A jury convicted OKCPD’s Sgt. Keith Sweeney of second degree murder on Nov. 4, 2019.
Sweeney is one of a small fraction of officers who has faced criminal charges following a fatal on-the-job incident. Oklahoma County District Attorney David Prater argued he acted unreasonably and unjustifiably when he shot and killed a suicidal, unarmed man named Dustin Pigeon on Nov. 15, 2017.
Pigeon’s final moments began after he called 911 shortly before 2:30 AM and said he planned to kill himself. Sweeney was not wearing a body camera that night, but OKCPD officers Troy Nitzky and Erik Howell, who arrived on the scene first, were.
The footage shows Nitsky and Howell yelling at Pigeon to drop the lighter fluid he was holding before Sweeney emerges from his patrol car and runs toward Pigeon from the opposite direction. Twelve seconds later, just after Nitsky fires a bean bag gun, Sweeney shoots Pigeon five times.
"He rushed in and created the jeopardy," Prater told the jury during closing arguments.
In the world of law enforcement, the phrases “officer created jeopardy” or “officer induced jeopardy” are used to describe situations in which officers needlessly put themselves in a position where they must use deadly force to protect themselves.
Prater also brought in a trainer for OKCPD recruits who testified Sweeney had not followed de-escalation techniques taught by the department.

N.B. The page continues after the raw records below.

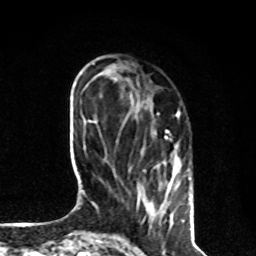
Breast MRI, one axial slice; position 27 of 80 along the scan axis; cropped to one breast; dynamic contrast-enhanced series, time point 2 of 8 at this slice position (early post-contrast); 1.5 T; TE 4.2 ms, TR 7 ms; 2 mm slice thickness; 256 × 256 image matrix, field of view 170 × 170 mm. Female patient.
Annotated regions visible in this slice (semi-automatically segmented with operator editing):
- enhancing-tissue mask used for the functional tumour volume (all voxels passing the contrast-enhancement thresholds inside the analysis volume; usually the tumour): bounding box <137,111,190,208> (left, top, right, bottom; pixels)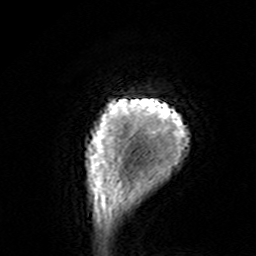
Breast MRI (dynamic contrast-enhanced), one axial slice. Cropped to one breast. Dynamic contrast-enhanced series, time point 2 of 7 at this slice position (early post-contrast). 3 T. TE 4.6 ms, TR 7.4 ms. 256 × 256 image matrix, field of view 144 × 144 mm. Female patient.
Structures marked on this image (semi-automatic segmentation, software-assisted and operator-edited):
- enhancing-tissue mask used for the functional tumour volume (all voxels passing the contrast-enhancement thresholds inside the analysis volume; usually the tumour): bounding box (x1, y1, x2, y2) in pixels: (85, 97, 189, 195)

Under use-of-force standards laid out by the U.S. Supreme Court, police may justifiably use lethal force in situations where they have reason to believe there is a credible and immediate threat to themselves or others.
Sweeney, who pleaded not guilty, said he feared being attacked with a knife in the dark yard on the night of Pigeon's death. His lead defense attorney, Gary James, tried to poke holes in the case by telling Sweeney’s perspective. James told jurors Sweeney was not given enough information by his fellow officers and the police dispatcher. He also brought in an analyst who spoke about the limits of body camera footage.
The Oklahoma City Fraternal Order of Police released a statement directly after the verdict.
“Police officers routinely face split-second, life-altering decisions with incomplete information,” said OKC FOP President John George. “We know Sgt. Sweeney did not go to work that night expecting to be placed in this position. More and more, police officers are called to respond to people suffering mental health crises. Our community must increase funding to train officers and provide mental health services for people in need.”
Sweeney could spend the rest of his life in prison, though the jury recommended a ten-year sentence.